Highly effective Hepatitis C treatments with minimal side effects have been in the works for decades. Anticipation of better treatment options has led many infected with this virus to pass on treatment until safer drugs with a high cure rate become available.
Known by the brand name Sovaldi, sofosbuvir was approved by the FDA in December of 2013 in combination with:
- ribavirin to treat patients with Hepatitis C genotypes 2 and 3
- pegylated interferon and ribavirin for treatment-naive patients with Hepatitis C genotypes 1 and 4
Although Sovaldi boasts high cure rates (over 90 percent) with a relatively low incidence of side effects, it has two undesirable traits:
- Combinations – Sovaldi must be combined with ribavirin and possibly interferon, two drugs associated with potentially severe side effects.
- Cost – In the U.S., Sovaldi costs approximately $1,000 per pill, bringing a one-month supply to $30,000. Most treatment regimens involve three to four months of Sovaldi – plus the cost of the ribavirin and interferon.
Harvoni is a combination of two medications by Gilead: ledipasvir and sofosbuvir. Containing 90 mg of ledipasvir and 400 mg of sofosbuvir, this once daily pill is taken orally with or without food.
Harvoni is officially the first interferon-free and ribavirin-free treatment for those with Hepatitis C genotype 1, the most common strain in North America. Without adding any other medications, Harvoni claims over a 90 percent cure rate.
Different treatment lengths have been advised for different groups:
- 2 months – Treatment-naïve patients without cirrhosis who have a baseline Hepatitis C RNA level less than 6 million IU/mL
- 3 months – Treatment-naïve patients with or without cirrhosis AND treatment-experienced patients without cirrhosis
- 6 months – Treatment-experienced patients with cirrhosis
The side effects of Harvoni pale in comparison to those associated with interferon or ribavirin. Nonetheless, all potent medications have drawbacks:
- Interactions – Harvoni may interact with rifampin (a drug typically prescribed for tuberculosis) and St. John’s Wort (an herb commonly used for depression and anxiety).

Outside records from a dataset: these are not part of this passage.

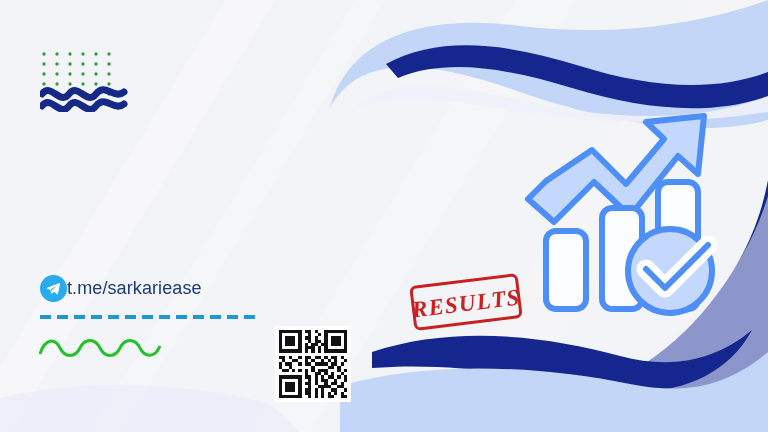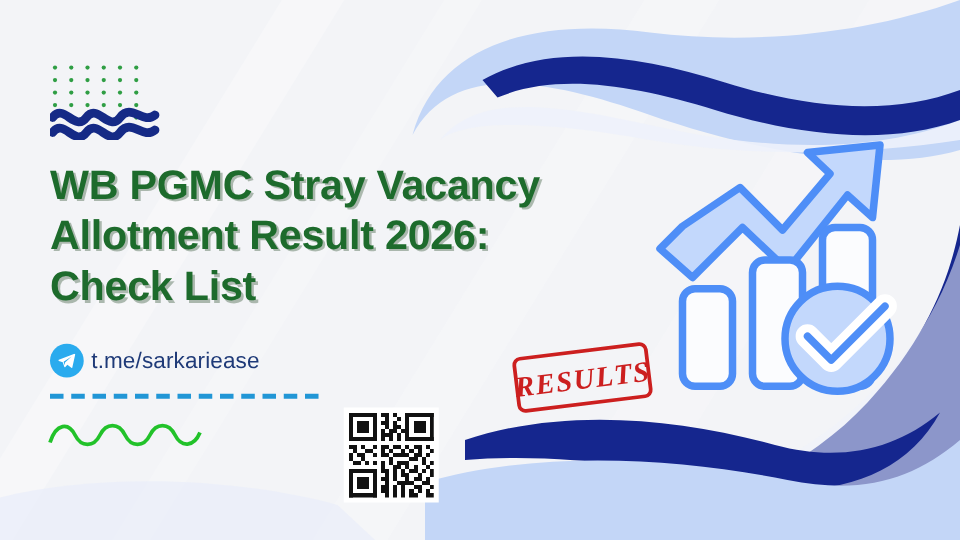--- a/index.html
+++ b/index.html
@@ -43,21 +43,21 @@
     text-shadow: 2px 2px 0 rgba(20,60,25,.33);
     white-space: pre-line;
   }
   
   .tg-row {
     position: absolute;
     left: 40px;
     top: 275px;
     display: flex;
     align-items: center;
-    gap: 6px;
+    gap: 0;
   }
   .tg-icon {
     width: 27px;
     height: 27px;
     border-radius: 50%;
     background: #2aabee;
     display: flex;
     align-items: center;
     justify-content: center;
     flex: none;
@@ -206,23 +206,20 @@
         <circle cx="43" cy="44" r="1.7"></circle>
       <circle cx="56" cy="44" r="1.7"></circle>
         <circle cx="69" cy="44" r="1.7"></circle>
     </g>
     <g stroke="#152a86" stroke-width="7" fill="none" stroke-linecap="round">
       <path d="M2 44 C11 32 20 56 29 44 C38 32 47 56 56 44 C65 32 74 50 84 42"></path>
       <path d="M2 56 C11 44 20 68 29 56 C38 44 47 68 56 56 C65 44 74 62 84 54"></path>
     </g>
   </svg>
 
-  <div class="headline">WB PGMC Stray Vacancy
-Allotment Result 2026:
-Check List</div>
 
   <div class="tg-row">
     <span class="tg-icon">
       <svg width="17" height="17" viewBox="0 0 24 24" aria-hidden="true">
         <path fill="#ffffff" d="M20.6 4.1 2.9 11a.7.7 0 0 0 .05 1.3l4.4 1.4 1.7 5.2a.7.7 0 0 0 1.2.26l2.3-2.4 4.5 3.3a.7.7 0 0 0 1.1-.42l3.2-14.3a.7.7 0 0 0-.95-.8Zm-3.3 3.3-7.4 6.6-.3 3.2-1.3-4 9-5.8Z"></path>
       </svg>
     </span>
     <span class="tg-handle">t.me/sarkariease</span>
   </div>
 

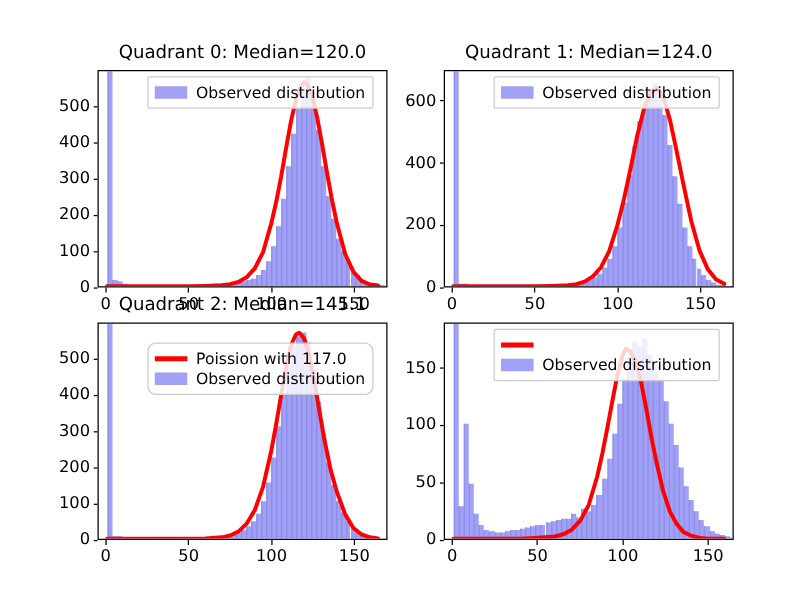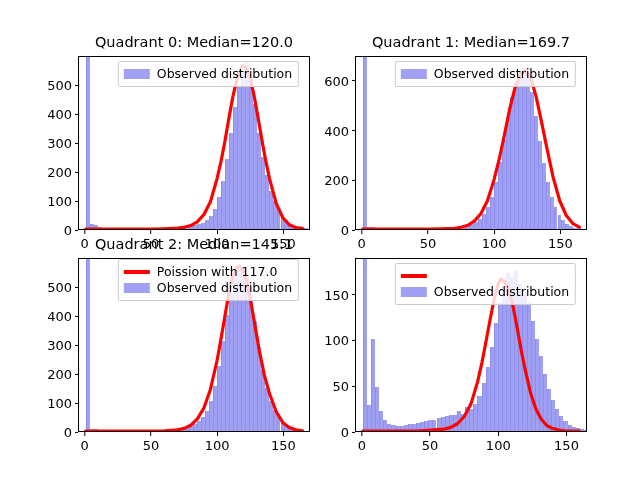--- a/index.html
+++ b/index.html
@@ -147,21 +147,21 @@
       <div class="xtick" style="left: 205.49px;">150</div>
       <div class="legend" style="top: 5px; left: 50%; transform: translateX(-42%);">
         <div class="legrow">
           <span class="swatch-patch"></span>
           <span>Observed distribution</span>
         </div>
       </div>
     </div>
 
   <div class="subplot" id="sp1" style="left:355px;top:56px;width:232px;height:174px;">
-    <div class="sp-title">Quadrant 1: Median=169.7</div>
+    <div class="sp-title">Quadrant 1: Median=124.0</div>
     <div class="plotbox">
         <div class="bar" style="left: 6.63px; width: 3.98px; height: 174px;"></div>
         <div class="bar" style="left: 10.61px; width: 3.98px; height: 2.49px;"></div>
         <div class="bar" style="left: 14.58px; width: 3.98px; height: 1.99px;"></div>
         <div class="bar" style="left: 18.56px; width: 3.98px; height: 0.99px;"></div>
         <div class="bar" style="left: 22.54px; width: 3.98px; height: 0.75px;"></div>
         <div class="bar" style="left: 26.51px; width: 3.98px; height: 0.5px;"></div>
         <div class="bar" style="left: 30.49px; width: 3.98px; height: 0.5px;"></div>
         <div class="bar" style="left: 34.47px; width: 3.98px; height: 0.5px;"></div>
         <div class="bar" style="left: 38.45px; width: 3.98px; height: 0.5px;"></div>
@@ -298,21 +298,21 @@
   <div class="ytick" style="top: 174px;">0</div>
       <div class="ytick" style="top: 145px;">100</div>
       <div class="ytick" style="top: 116px;">200</div>
       <div class="ytick" style="top: 87px;">300</div>
       <div class="ytick" style="top: 58px;">400</div>
       <div class="ytick" style="top: 29px;">500</div>
       <div class="xtick" style="left: 6.63px;">0</div>
       <div class="xtick" style="left: 72.91px;">50</div>
       <div class="xtick" style="left: 139.2px;">100</div>
       <div class="xtick" style="left: 205.49px;">150</div>
-      <div class="legend" style="top: 1px; left: 50%; transform: translateX(-42%);">
+      <div class="legend" style="top: 16px; left: 50%; transform: translateX(-42%); border-radius: 7px;">
         <div class="legrow">
           <span class="swatch-line"></span>
           <span>Poission with 117.0</span>
         </div>
         <div class="legrow">
           <span class="swatch-patch"></span>
           <span>Observed distribution</span>
         </div>
       </div>
     </div>

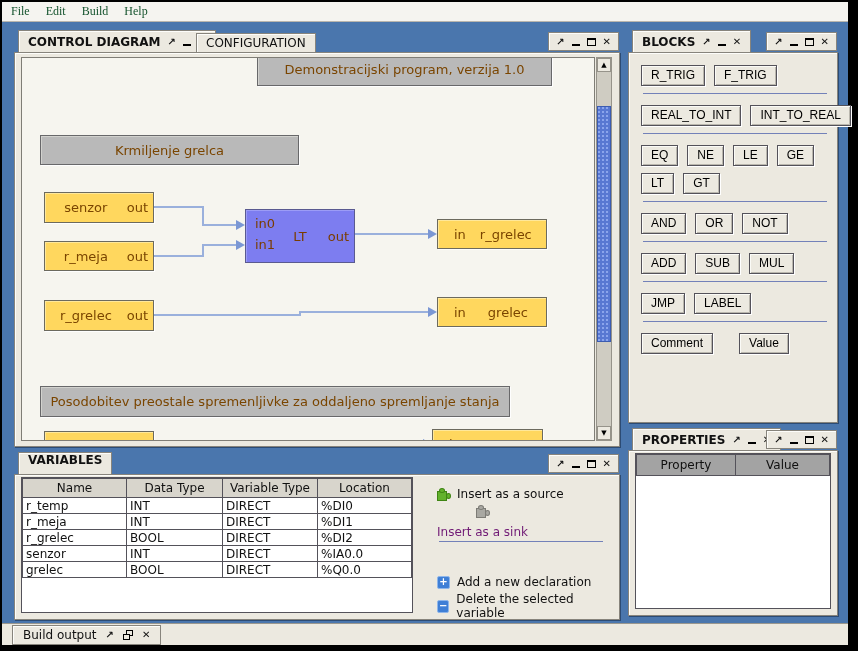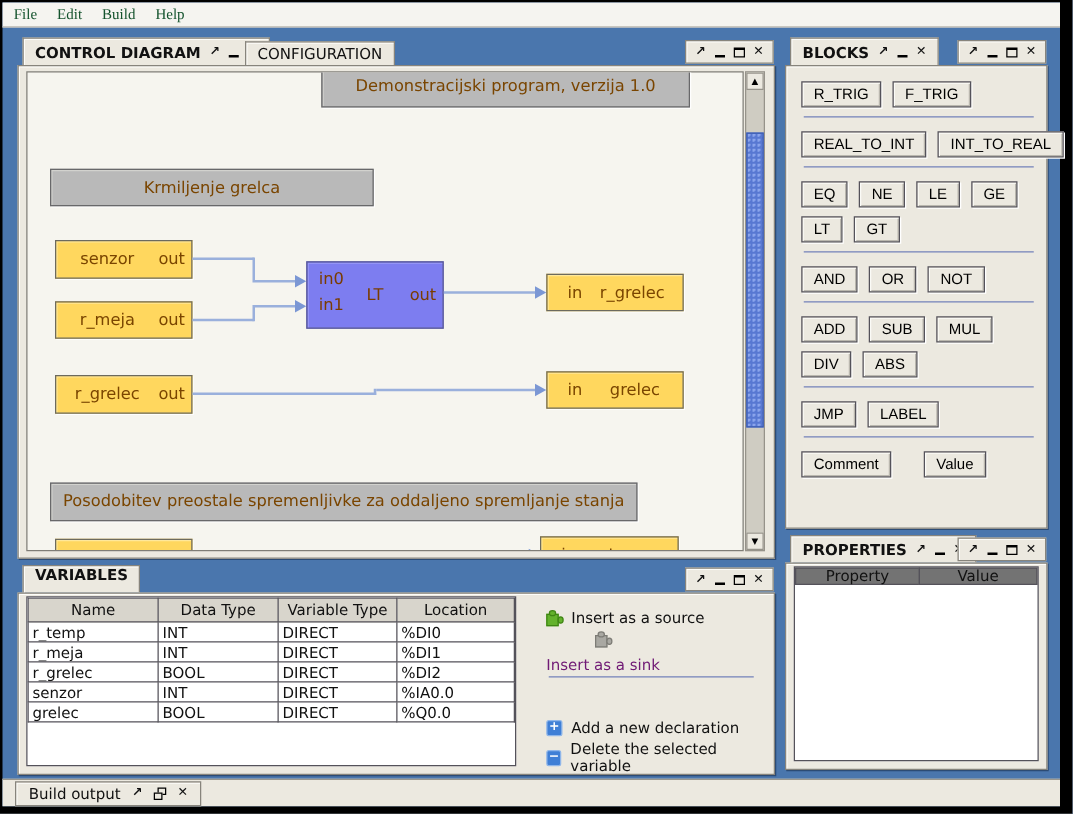--- a/index.html
+++ b/index.html
@@ -104,21 +104,21 @@
   .puzzle.green b, .puzzle.green i { background:#63b22c; border:1px solid #3f8514; }
   .puzzle.gray b, .puzzle.gray i { background:#a9a8a2; border:1px solid #7d7c76; }
   .pm-icon { width:13px; height:13px; background:#3f7fd6; border:1px solid #8fb6ea; border-radius:2px;
              color:#fff; font-weight:bold; font-size:10px; line-height:10px;
              display:flex; align-items:center; justify-content:center; }
 
   
   #props-white { position:absolute; left:6px; right:6px; top:2px; bottom:6px;
                  background:#fff; border:1px solid #54525a; }
   #props-header { display:flex; }
-  #props-header div { background:#737373; border:1px solid #54525a; height:14px; font-size:12px;
+  #props-header div { background:#a3a3a3; border:1px solid #54525a; height:22px; font-size:12px;
                       display:flex; align-items:center; justify-content:center; }
   #props-header .c1 { width:100px; } #props-header .c2 { flex:1; margin-left:-1px; }
 
   
   #build-bar { position:absolute; left:0; right:0; bottom:0; height:22px; background:#ece9e0;
                border-top:1px solid #9a978e; }
   #build-tab { position:absolute; left:10px; top:1px; height:20px; display:flex; align-items:center;
                gap:9px; padding:0 10px; background:#ece9e0; border:1px solid #87847c;
                box-shadow:inset 1px 1px 0 #fdfdfa; }
 </style>
@@ -271,24 +271,20 @@
         <div class="brow">
           <button class="btn">AND</button>
           <button class="btn">OR</button>
           <button class="btn">NOT</button>
         </div>
         <div class="bsep"></div>
         <div class="brow">
           <button class="btn">ADD</button>
           <button class="btn">SUB</button>
           <button class="btn">MUL</button>
-        </div>
-        <div class="brow">
-          <button class="btn">DIV</button>
-          <button class="btn">ABS</button>
         </div>
         <div class="bsep"></div>
         <div class="brow">
           <button class="btn">JMP</button>
           <button class="btn">LABEL</button>
         </div>
         <div class="bsep"></div>
         <div class="brow" style="gap:26px;">
           <button class="btn">Comment</button>
           <button class="btn">Value</button>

- Side Effects – During a three-month regimen of Harvoni, the most commonly reported side effects were fatigue (13 percent) and headache (14 percent). Less common side effects included nausea (7 percent), diarrhea (3 percent) and insomnia (5 percent).
- Cost – The wholesale list price of Harvoni is $1,125 per pill. That means a two-month supply is approximately $63,000, a three-month supply is $94,500 and a six-month supply is $189,000.
Patients and physicians have already begun the arduous task of requesting insurance companies to approve Harvoni’s expense. Sadly, many who could benefit from this one-pill-a-day Hepatitis C treatment will find themselves ineligible – at least on the first few tries. Healthcare advocates suggest working with a compassionate physician to help submit repeated authorization requests.
If you are unable to obtain Harvoni, Gilead has a patient assistance program for eligible Hepatitis C patients:
- who do not have insurance
- who are underinsured
- who otherwise need financial assistance to pay for or obtain access to Harvoni
Information regarding their patient assistance program can be found by going to Gilead’s website, clicking on the Responsibility tab on the top, then clicking on U.S. Patient Access on the left hand side, then clicking on SupportPath™ for Sovaldi and Harvoni in the center. In addition, they can be contacted directly by phone at 1-855-769-7284.
Harvoni appears to be the latest and greatest development for Hepatitis C sufferers – one oral pill each day with few side effects that offers a 90 percent success rate is really here. If there is a way to overcome this drug’s price tag, it could be the beginning of the end of the Hepatitis C virus.